I want to build a script which finds out which files on an FTP server are new and which are already processed.
For each file on the FTP we read out the information, parse it and write the information we need from it to our database. The files are xml-files, but have to be translated.
At the moment I'm using mlsd()
to get a list, but this takes up to 4 minutes because there are already 15.000 files in this directory - it will be more everyday.
Instead of comparing this list with an older list which I saved in a textfile I would like to know if there are better possibilities.
Because this task has to run "live" it would end in an cronjob every 1 or 2 minutes. If this method takes to long this won't work.
The solution should be either in PHP or Python.
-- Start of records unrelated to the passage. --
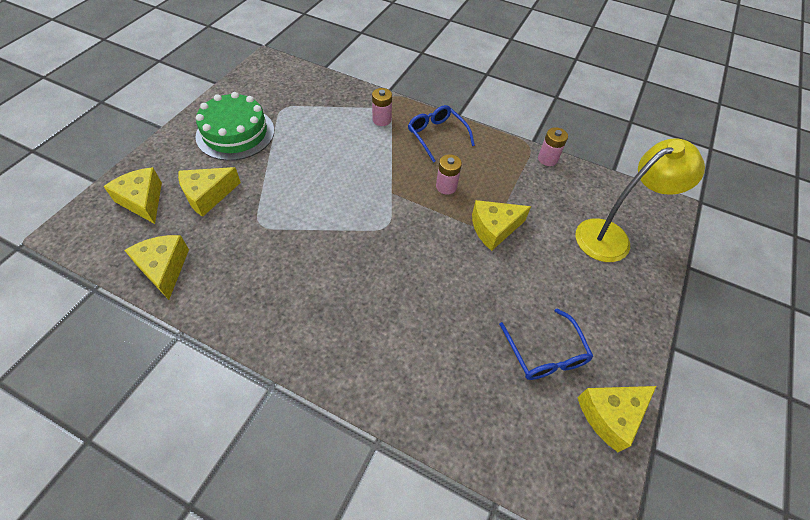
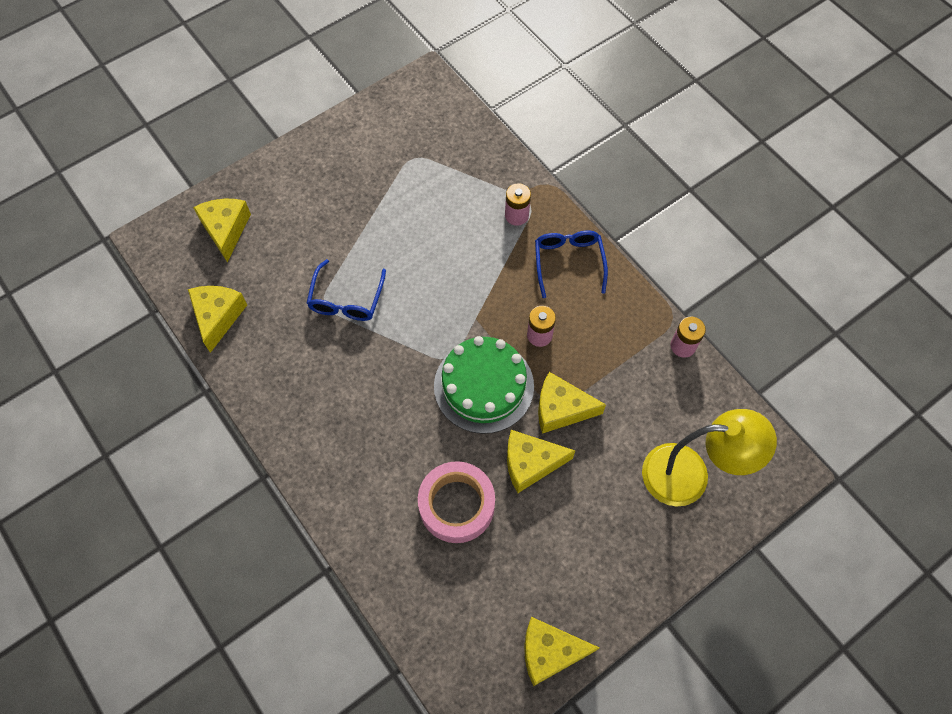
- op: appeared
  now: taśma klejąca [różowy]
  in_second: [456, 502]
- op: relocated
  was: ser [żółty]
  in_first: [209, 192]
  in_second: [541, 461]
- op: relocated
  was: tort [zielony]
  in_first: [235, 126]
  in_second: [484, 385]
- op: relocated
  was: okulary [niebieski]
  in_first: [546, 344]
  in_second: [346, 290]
def handle(self, *args, **options):
ftp = FTP_TLS(host=host)
ftp.login(user,passwd)
ftp.prot_p()
list = ftp.mlsd("...")
for item in list:
print(item[0] + " => " + item[1]['modify'])
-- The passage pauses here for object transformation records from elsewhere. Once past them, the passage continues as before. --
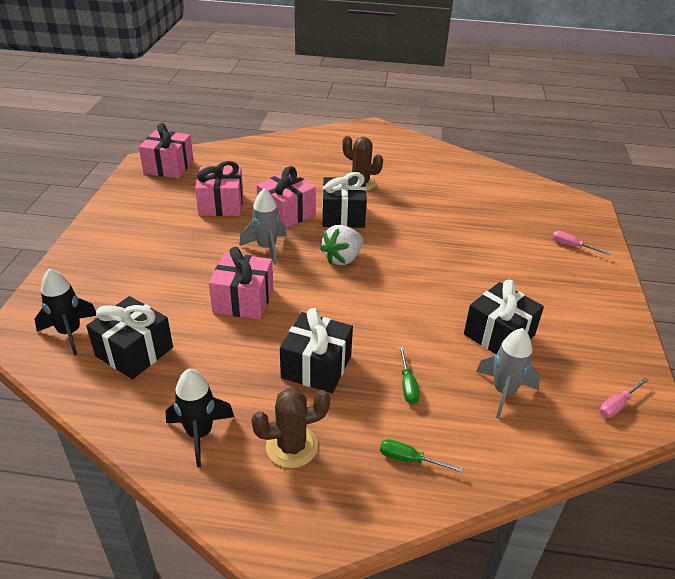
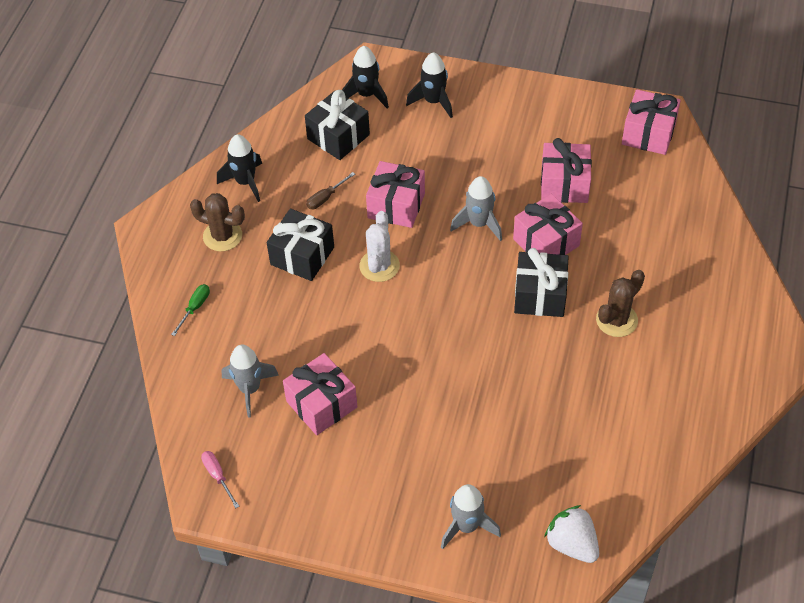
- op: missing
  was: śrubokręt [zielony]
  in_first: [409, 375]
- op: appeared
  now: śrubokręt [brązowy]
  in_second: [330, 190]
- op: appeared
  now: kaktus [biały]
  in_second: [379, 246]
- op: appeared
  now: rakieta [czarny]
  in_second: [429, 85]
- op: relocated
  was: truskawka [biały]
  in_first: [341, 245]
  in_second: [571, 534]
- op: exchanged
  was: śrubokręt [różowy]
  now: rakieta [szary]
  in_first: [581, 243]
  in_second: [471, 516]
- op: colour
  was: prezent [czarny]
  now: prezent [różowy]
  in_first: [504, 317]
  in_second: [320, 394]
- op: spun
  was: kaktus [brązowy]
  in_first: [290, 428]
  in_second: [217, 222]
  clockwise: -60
This code examples already runs 4 minutes.
I have always tried to avoid browsing a folder to find what could have changed. I prefered setting a dedicated workflow. When files can only be added (or new versions of existing files), I tried to use a workflow where files are added in one directory and then go in other directories where they are archived. Processing can occur in a directory where files are deleted after being used, or when they are copied/moved from a folder to an other one.
As a slight goody, I also use a copy/rename pattern: the files are first copied using a temporary name (for example a .t
prefix or suffix) and renamed when the copy has ended. This prevents trying to process a file which is not fully copied. Ok it used to be more important when we had slow lines, but race conditions should be avoided as much as possible, and it allows to use daemon which polls a folder every 10 seconds or less.
Unsure whether it is really relevant here because it could require some refactoring, but it gives bullet proof solutions.